I faked happiness with my family, my friends, my in-laws and my husband so much so that I almost faked it with myself, until I couldn’t go one more day living this lie. I couldn’t live one more day in a marriage that I was not ready for. I felt like I was drowning. The thought of spending my entire life in this marriage made me have anxiety attacks – not because he wasn’t a great guy, but because I had not fallen in love with myself yet. At this point, I was willing to take my chances at going to hell rather than live a life that I wasn’t happy with or give up on a potential that was untapped. I was willing to have everyone turn their backs on me for making this choice. I was ready to be free, to find me, to find my purpose.
“Me voy a divorciar,” I told my dad. My voice was shaky as I said it. A silence filled the room. I can’t say that what came after speaking these words was easy. In fact, it was hard as hell. It took courage, it took balls, and it took everything in me to start from scratch. My mother called me a whore and a list of other names I’d rather not remember. In some ways, I’m glad I had to figure it all out on my own. It made me strong, forced me to pack my shit – my one suitcase, to be exact – and come to Atlanta with nothing but grit, a hunger and a passion to find my purpose, to find myself, to find out what I’m made of. And I have.
My journey in Atlanta is another story I’ll share one day.
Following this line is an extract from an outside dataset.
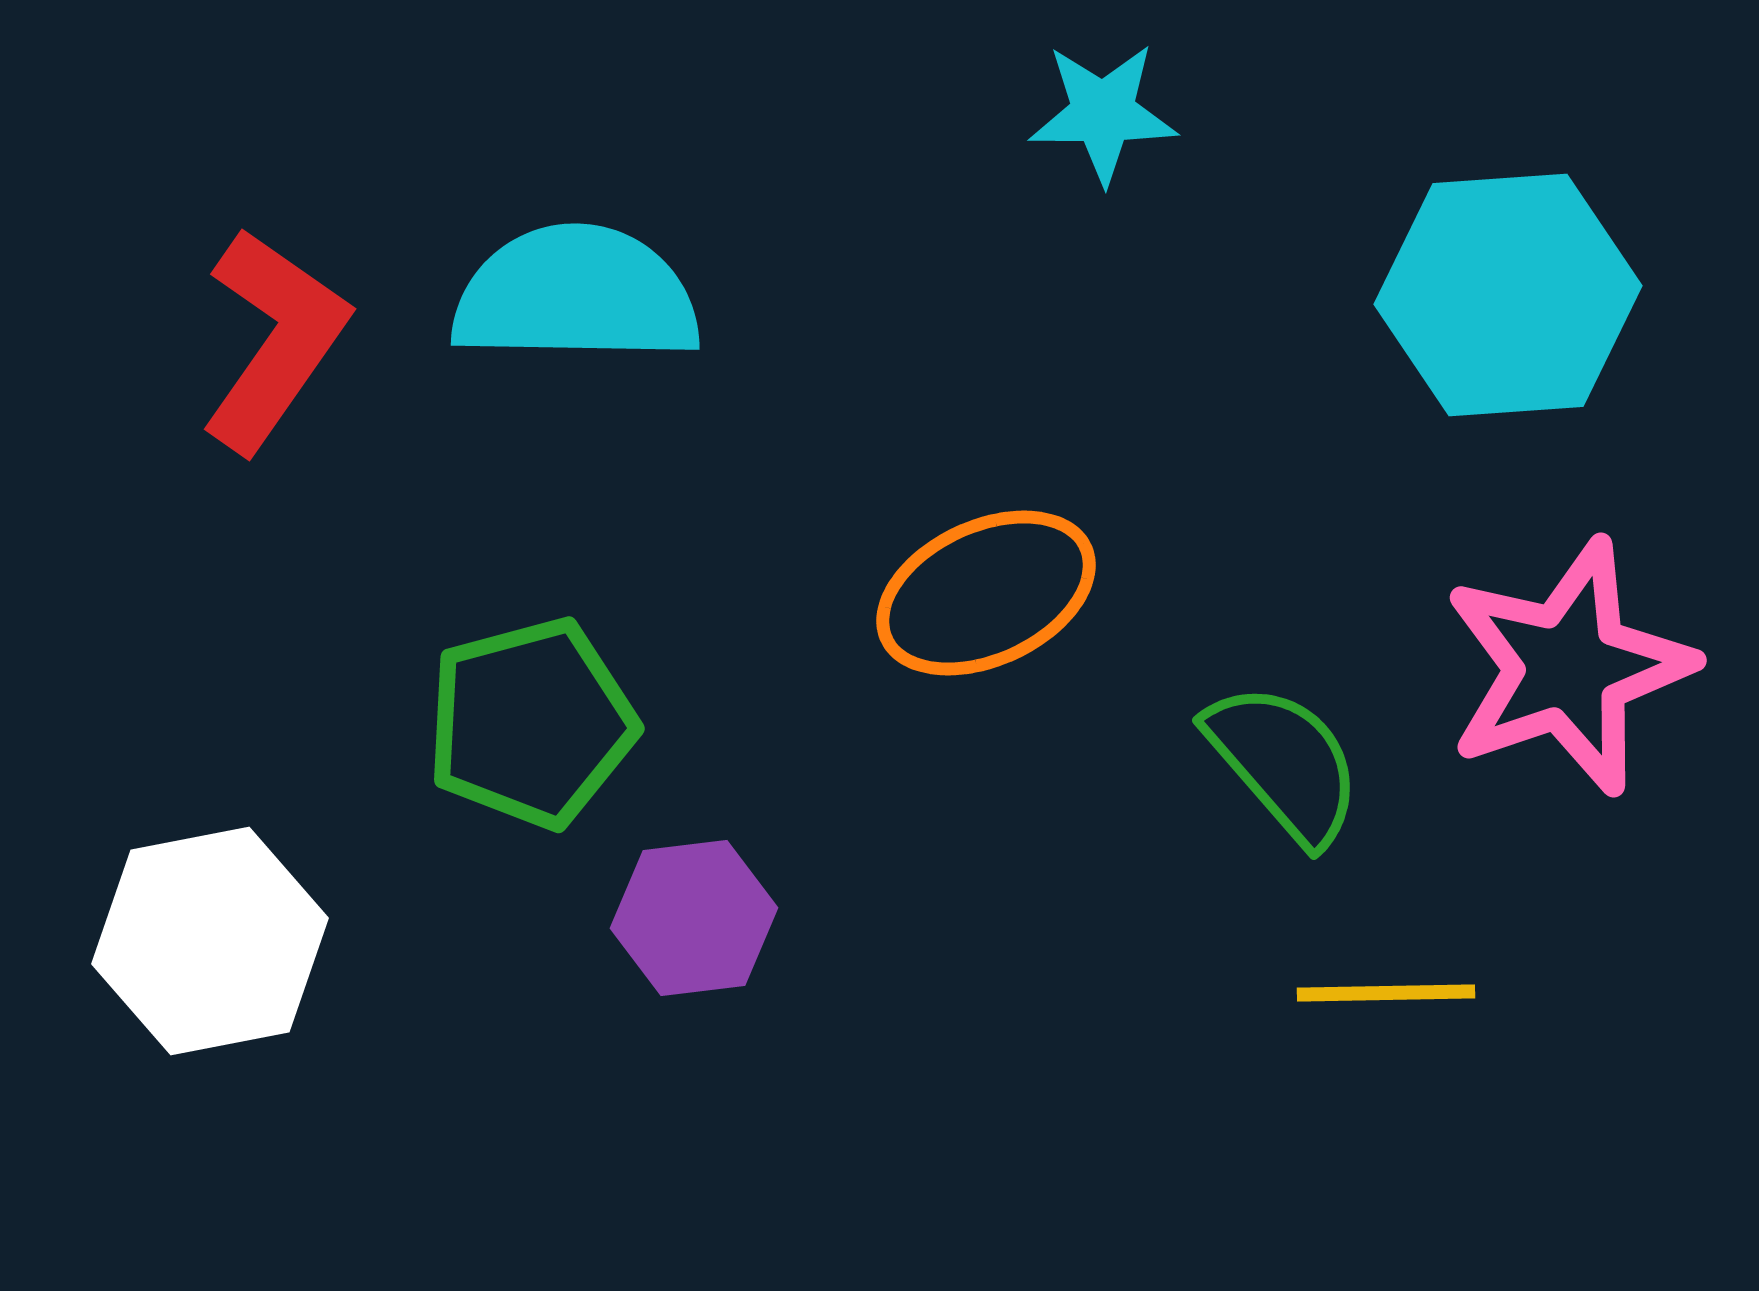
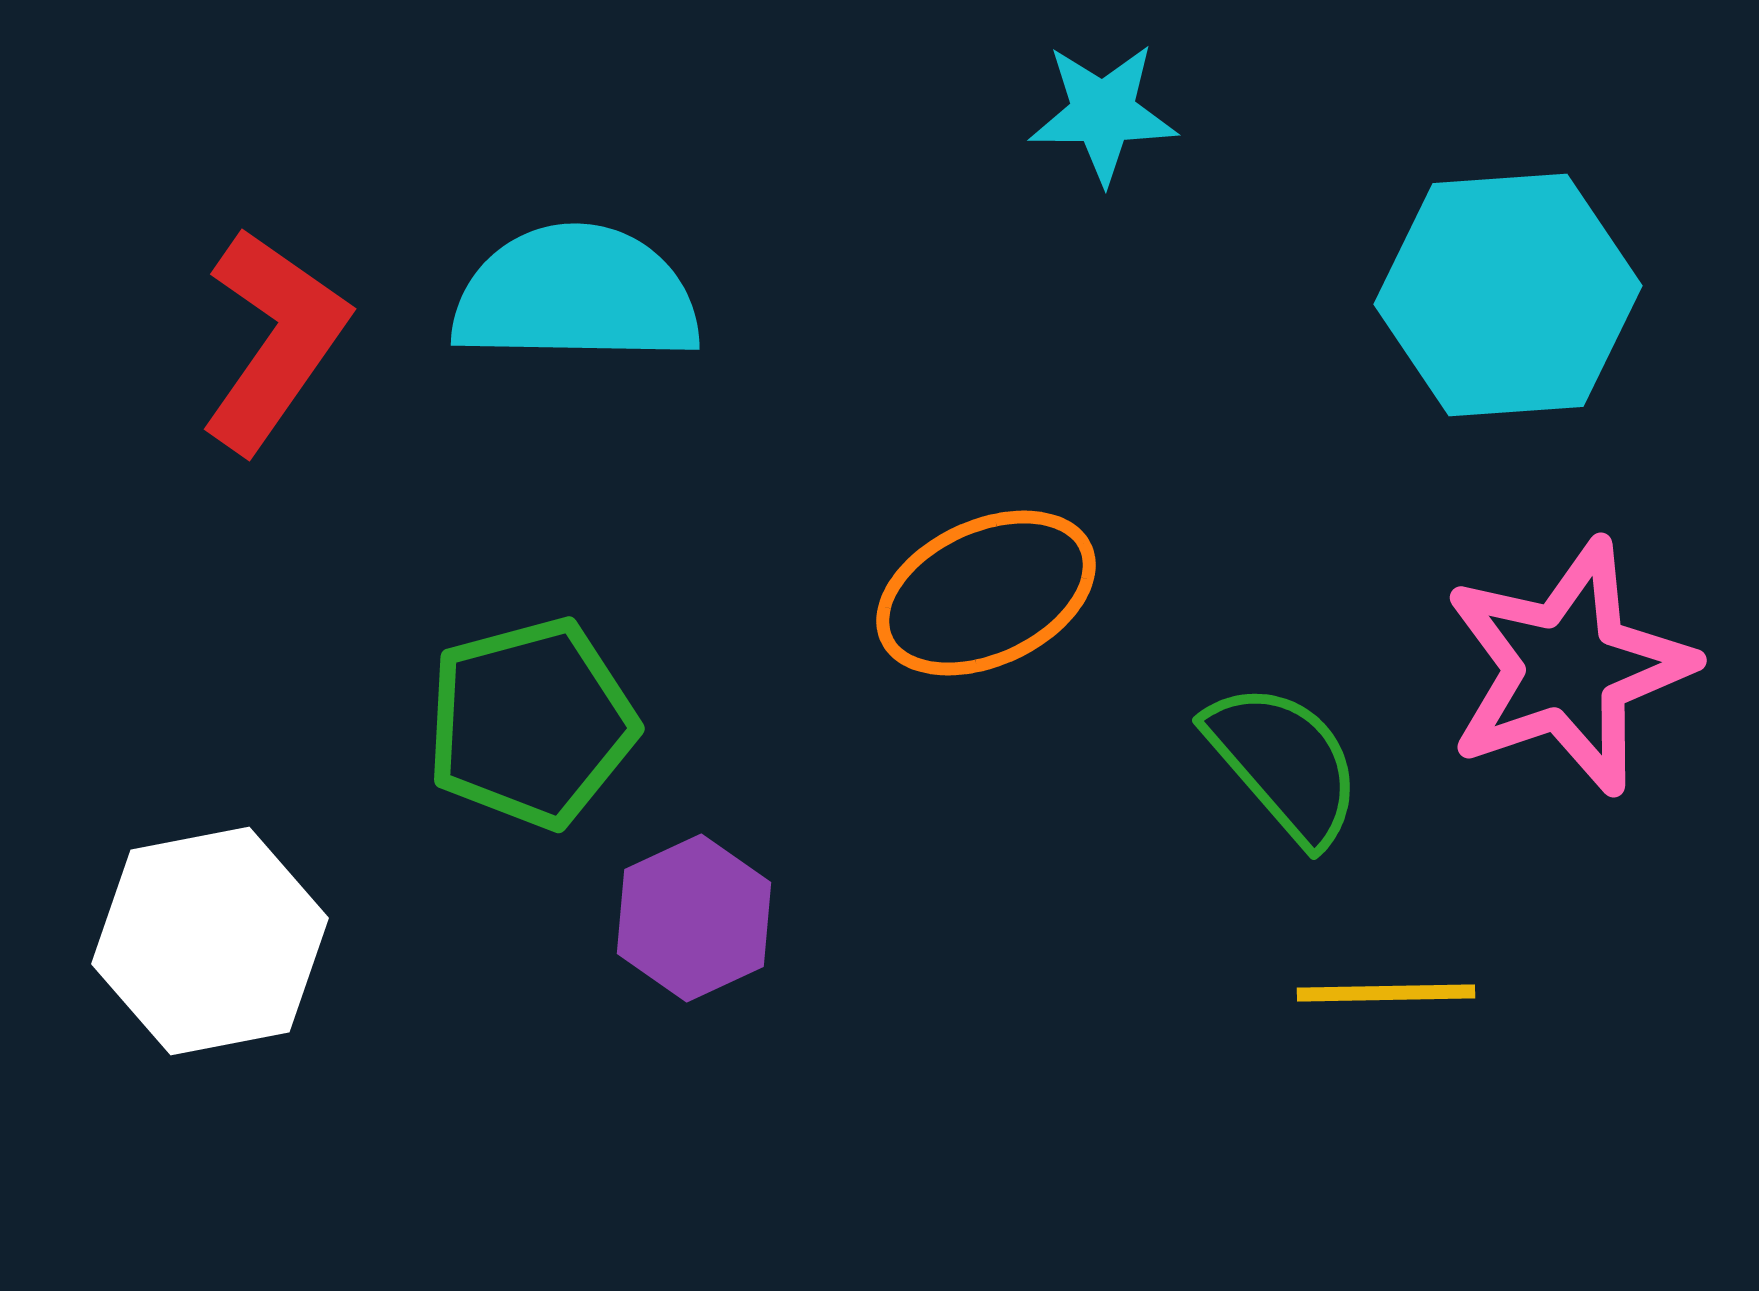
purple hexagon: rotated 18 degrees counterclockwise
Six years after starting over, I am the founder of a growing digital platform, a published writer and a job creator. I have had opportunities to direct short films for clients I would’ve never imagined. I am on my way to new opportunities that I had never ever imagined. I am whole. I am alive. I am a DACA recipient who hasn’t taken jobs from anyone but instead created my own. I am a proud, brown girl who is defying the odds every day. The fate of DACA is uncertain, but we will continue to fight for our dreams in this great land of opportunity.
Brown girl, brown boy: Escuchame cuando te digo que no importa de donde vienes, que no importan los obstaculos que se te enfrenten, no importa si vienes de pueblo, de campo, de ciudad. No importa donde empiezes. Nuestros ancestros estan con nosotros y tenemos el poder de llegar hasta la cima. Levante tu cabeza y camina con valor.